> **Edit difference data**
----------

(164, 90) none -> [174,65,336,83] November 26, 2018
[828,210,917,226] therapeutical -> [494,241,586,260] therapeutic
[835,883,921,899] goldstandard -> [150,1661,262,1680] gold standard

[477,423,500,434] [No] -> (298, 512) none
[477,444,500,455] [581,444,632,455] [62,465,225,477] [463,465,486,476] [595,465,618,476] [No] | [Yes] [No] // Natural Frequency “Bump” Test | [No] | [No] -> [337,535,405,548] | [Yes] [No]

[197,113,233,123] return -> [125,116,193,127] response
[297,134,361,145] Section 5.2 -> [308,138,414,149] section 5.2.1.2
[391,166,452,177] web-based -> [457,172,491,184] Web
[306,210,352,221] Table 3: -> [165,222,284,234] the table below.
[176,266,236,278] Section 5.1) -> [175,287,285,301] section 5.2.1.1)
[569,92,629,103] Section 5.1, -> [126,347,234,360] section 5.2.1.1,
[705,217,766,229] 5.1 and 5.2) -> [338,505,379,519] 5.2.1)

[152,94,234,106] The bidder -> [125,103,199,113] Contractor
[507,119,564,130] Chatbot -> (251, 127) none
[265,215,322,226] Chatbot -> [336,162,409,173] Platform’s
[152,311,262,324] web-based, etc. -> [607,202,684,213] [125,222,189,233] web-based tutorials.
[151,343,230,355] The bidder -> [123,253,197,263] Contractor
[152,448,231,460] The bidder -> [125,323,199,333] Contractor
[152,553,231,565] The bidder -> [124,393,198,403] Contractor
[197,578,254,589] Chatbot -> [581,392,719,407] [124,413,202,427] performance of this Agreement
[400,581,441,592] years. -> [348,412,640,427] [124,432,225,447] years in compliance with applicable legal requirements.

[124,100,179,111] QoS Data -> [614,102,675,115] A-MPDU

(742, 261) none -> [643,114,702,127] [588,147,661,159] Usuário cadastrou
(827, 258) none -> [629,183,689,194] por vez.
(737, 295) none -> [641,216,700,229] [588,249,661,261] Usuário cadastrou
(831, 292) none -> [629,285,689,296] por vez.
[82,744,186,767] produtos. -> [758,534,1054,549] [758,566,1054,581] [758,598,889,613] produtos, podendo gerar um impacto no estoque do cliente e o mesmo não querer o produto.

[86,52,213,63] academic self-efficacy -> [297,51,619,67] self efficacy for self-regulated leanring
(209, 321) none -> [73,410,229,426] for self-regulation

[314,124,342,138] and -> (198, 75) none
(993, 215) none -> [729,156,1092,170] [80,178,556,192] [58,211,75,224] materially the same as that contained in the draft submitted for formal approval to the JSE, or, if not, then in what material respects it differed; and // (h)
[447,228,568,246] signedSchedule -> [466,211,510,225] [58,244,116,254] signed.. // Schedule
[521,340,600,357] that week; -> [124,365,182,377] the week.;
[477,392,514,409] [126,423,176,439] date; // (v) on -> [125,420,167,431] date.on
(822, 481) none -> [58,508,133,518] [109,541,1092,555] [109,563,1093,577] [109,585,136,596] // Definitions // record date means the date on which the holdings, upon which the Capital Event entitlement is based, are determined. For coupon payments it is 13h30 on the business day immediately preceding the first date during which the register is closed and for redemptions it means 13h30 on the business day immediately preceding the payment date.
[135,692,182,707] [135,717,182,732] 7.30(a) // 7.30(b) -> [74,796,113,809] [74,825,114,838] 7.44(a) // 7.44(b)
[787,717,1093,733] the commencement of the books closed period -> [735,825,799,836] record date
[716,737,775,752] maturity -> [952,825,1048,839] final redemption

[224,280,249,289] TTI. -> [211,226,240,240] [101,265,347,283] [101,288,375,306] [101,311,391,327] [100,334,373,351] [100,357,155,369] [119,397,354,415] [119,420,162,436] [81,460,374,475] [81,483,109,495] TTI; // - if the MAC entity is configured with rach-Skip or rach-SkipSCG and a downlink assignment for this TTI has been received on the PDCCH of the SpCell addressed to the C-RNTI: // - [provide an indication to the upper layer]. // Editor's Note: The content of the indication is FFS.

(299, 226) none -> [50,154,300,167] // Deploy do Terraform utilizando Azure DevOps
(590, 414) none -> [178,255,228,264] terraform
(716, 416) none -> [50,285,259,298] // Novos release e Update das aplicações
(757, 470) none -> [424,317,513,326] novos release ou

----------

> **What the task requires**
From the records above, extract every entry verbatim.

> **Exercise response**
(164, 90) none -> [174,65,336,83] November 26, 2018
[828,210,917,226] therapeutical -> [494,241,586,260] therapeutic
[835,883,921,899] goldstandard -> [150,1661,262,1680] gold standard

[477,423,500,434] [No] -> (298, 512) none
[477,444,500,455] [581,444,632,455] [62,465,225,477] [463,465,486,476] [595,465,618,476] [No] | [Yes] [No] // Natural Frequency “Bump” Test | [No] | [No] -> [337,535,405,548] | [Yes] [No]

[197,113,233,123] return -> [125,116,193,127] response
[297,134,361,145] Section 5.2 -> [308,138,414,149] section 5.2.1.2
[391,166,452,177] web-based -> [457,172,491,184] Web
[306,210,352,221] Table 3: -> [165,222,284,234] the table below.
[176,266,236,278] Section 5.1) -> [175,287,285,301] section 5.2.1.1)
[569,92,629,103] Section 5.1, -> [126,347,234,360] section 5.2.1.1,
[705,217,766,229] 5.1 and 5.2) -> [338,505,379,519] 5.2.1)

[152,94,234,106] The bidder -> [125,103,199,113] Contractor
[507,119,564,130] Chatbot -> (251, 127) none
[265,215,322,226] Chatbot -> [336,162,409,173] Platform’s
[152,311,262,324] web-based, etc. -> [607,202,684,213] [125,222,189,233] web-based tutorials.
[151,343,230,355] The bidder -> [123,253,197,263] Contractor
[152,448,231,460] The bidder -> [125,323,199,333] Contractor
[152,553,231,565] The bidder -> [124,393,198,403] Contractor
[197,578,254,589] Chatbot -> [581,392,719,407] [124,413,202,427] performance of this Agreement
[400,581,441,592] years. -> [348,412,640,427] [124,432,225,447] years in compliance with applicable legal requirements.

[124,100,179,111] QoS Data -> [614,102,675,115] A-MPDU

(742, 261) none -> [643,114,702,127] [588,147,661,159] Usuário cadastrou
(827, 258) none -> [629,183,689,194] por vez.
(737, 295) none -> [641,216,700,229] [588,249,661,261] Usuário cadastrou
(831, 292) none -> [629,285,689,296] por vez.
[82,744,186,767] produtos. -> [758,534,1054,549] [758,566,1054,581] [758,598,889,613] produtos, podendo gerar um impacto no estoque do cliente e o mesmo não querer o produto.

[86,52,213,63] academic self-efficacy -> [297,51,619,67] self efficacy for self-regulated leanring
(209, 321) none -> [73,410,229,426] for self-regulation

[314,124,342,138] and -> (198, 75) none
(993, 215) none -> [729,156,1092,170] [80,178,556,192] [58,211,75,224] materially the same as that contained in the draft submitted for formal approval to the JSE, or, if not, then in what material respects it differed; and // (h)
[447,228,568,246] signedSchedule -> [466,211,510,225] [58,244,116,254] signed.. // Schedule
[521,340,600,357] that week; -> [124,365,182,377] the week.;
[477,392,514,409] [126,423,176,439] date; // (v) on -> [125,420,167,431] date.on
(822, 481) none -> [58,508,133,518] [109,541,1092,555] [109,563,1093,577] [109,585,136,596] // Definitions // record date means the date on which the holdings, upon which the Capital Event entitlement is based, are determined. For coupon payments it is 13h30 on the business day immediately preceding the first date during which the register is closed and for redemptions it means 13h30 on the business day immediately preceding the payment date.
[135,692,182,707] [135,717,182,732] 7.30(a) // 7.30(b) -> [74,796,113,809] [74,825,114,838] 7.44(a) // 7.44(b)
[787,717,1093,733] the commencement of the books closed period -> [735,825,799,836] record date
[716,737,775,752] maturity -> [952,825,1048,839] final redemption

[224,280,249,289] TTI. -> [211,226,240,240] [101,265,347,283] [101,288,375,306] [101,311,391,327] [100,334,373,351] [100,357,155,369] [119,397,354,415] [119,420,162,436] [81,460,374,475] [81,483,109,495] TTI; // - if the MAC entity is configured with rach-Skip or rach-SkipSCG and a downlink assignment for this TTI has been received on the PDCCH of the SpCell addressed to the C-RNTI: // - [provide an indication to the upper layer]. // Editor's Note: The content of the indication is FFS.

(299, 226) none -> [50,154,300,167] // Deploy do Terraform utilizando Azure DevOps
(590, 414) none -> [178,255,228,264] terraform
(716, 416) none -> [50,285,259,298] // Novos release e Update das aplicações
(757, 470) none -> [424,317,513,326] novos release ou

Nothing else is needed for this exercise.